Exercise objective: All that should be output is the block of lines below from the line with "La scivolosa scarpata | Lemony Snicket" to the line with "scetticismo iniziale è", both included, exactly as written.

Excerpted data:
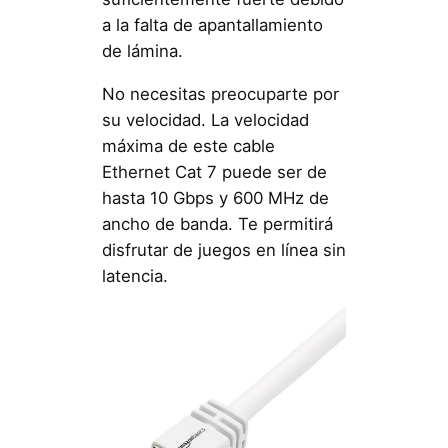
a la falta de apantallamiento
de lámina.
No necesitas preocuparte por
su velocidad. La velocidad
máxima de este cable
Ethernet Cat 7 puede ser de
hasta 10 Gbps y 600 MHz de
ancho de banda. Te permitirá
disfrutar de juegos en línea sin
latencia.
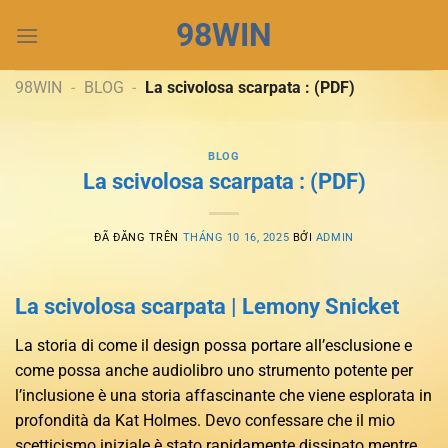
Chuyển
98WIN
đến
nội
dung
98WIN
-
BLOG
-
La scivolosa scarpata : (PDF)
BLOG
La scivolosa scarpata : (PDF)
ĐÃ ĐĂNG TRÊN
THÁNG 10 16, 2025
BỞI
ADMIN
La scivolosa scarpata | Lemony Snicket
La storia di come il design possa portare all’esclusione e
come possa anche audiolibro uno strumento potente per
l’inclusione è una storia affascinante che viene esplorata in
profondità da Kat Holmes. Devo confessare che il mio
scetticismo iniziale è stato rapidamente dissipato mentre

==

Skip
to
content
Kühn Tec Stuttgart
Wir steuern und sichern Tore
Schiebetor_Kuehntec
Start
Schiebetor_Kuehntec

==

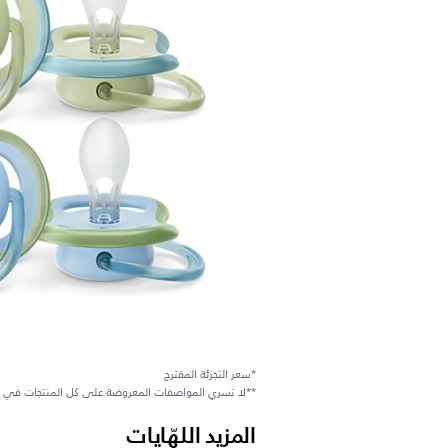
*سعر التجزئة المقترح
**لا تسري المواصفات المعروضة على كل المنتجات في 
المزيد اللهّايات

Exercise output:
La scivolosa scarpata | Lemony Snicket
La storia di come il design possa portare all’esclusione e
come possa anche audiolibro uno strumento potente per
l’inclusione è una storia affascinante che viene esplorata in
profondità da Kat Holmes. Devo confessare che il mio
scetticismo iniziale è stato rapidamente dissipato mentre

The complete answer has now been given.